TASK REQUIREMENTS
What number of lines in the records below hold the word "Sonnenstudio"? Give that number alone.

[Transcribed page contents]
----

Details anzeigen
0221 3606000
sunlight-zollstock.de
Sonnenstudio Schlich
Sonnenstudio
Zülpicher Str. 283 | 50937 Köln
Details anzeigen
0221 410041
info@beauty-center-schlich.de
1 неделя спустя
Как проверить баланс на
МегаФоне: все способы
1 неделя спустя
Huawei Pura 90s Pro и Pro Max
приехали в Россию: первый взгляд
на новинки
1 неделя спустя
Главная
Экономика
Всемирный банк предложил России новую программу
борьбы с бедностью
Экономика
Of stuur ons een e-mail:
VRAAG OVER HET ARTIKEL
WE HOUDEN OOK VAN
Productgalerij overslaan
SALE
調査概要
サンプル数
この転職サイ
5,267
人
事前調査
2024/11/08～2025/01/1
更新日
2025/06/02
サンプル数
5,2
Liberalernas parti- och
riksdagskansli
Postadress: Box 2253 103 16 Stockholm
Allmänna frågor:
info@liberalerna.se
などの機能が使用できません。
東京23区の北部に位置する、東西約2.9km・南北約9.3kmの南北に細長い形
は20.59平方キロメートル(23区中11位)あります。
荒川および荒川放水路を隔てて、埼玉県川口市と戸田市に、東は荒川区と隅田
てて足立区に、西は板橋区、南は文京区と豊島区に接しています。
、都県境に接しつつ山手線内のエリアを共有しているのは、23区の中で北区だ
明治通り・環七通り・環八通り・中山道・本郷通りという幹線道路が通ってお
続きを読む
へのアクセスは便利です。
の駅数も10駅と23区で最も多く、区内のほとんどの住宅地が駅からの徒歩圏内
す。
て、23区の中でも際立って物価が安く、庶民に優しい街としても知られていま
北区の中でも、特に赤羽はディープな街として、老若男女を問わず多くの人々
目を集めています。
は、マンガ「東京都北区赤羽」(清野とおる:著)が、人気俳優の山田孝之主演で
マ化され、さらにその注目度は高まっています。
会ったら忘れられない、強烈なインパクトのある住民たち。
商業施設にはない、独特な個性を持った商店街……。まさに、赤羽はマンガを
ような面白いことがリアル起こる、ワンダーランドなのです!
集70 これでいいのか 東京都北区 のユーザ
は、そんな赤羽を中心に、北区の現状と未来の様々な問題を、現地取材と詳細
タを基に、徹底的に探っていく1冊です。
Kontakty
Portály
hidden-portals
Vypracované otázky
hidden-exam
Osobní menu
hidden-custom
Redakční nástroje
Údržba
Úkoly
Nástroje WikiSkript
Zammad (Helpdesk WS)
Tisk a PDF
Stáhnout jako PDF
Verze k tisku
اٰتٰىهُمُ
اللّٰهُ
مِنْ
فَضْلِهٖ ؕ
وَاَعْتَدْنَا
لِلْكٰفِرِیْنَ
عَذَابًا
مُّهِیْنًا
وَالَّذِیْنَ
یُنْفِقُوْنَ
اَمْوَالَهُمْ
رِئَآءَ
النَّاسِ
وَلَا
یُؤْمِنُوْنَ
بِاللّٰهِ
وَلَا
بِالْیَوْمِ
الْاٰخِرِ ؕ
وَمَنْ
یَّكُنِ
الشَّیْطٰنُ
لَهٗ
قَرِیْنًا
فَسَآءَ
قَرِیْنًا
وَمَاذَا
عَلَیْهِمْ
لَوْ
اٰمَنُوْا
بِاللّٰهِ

----

RESPONSE AREA
2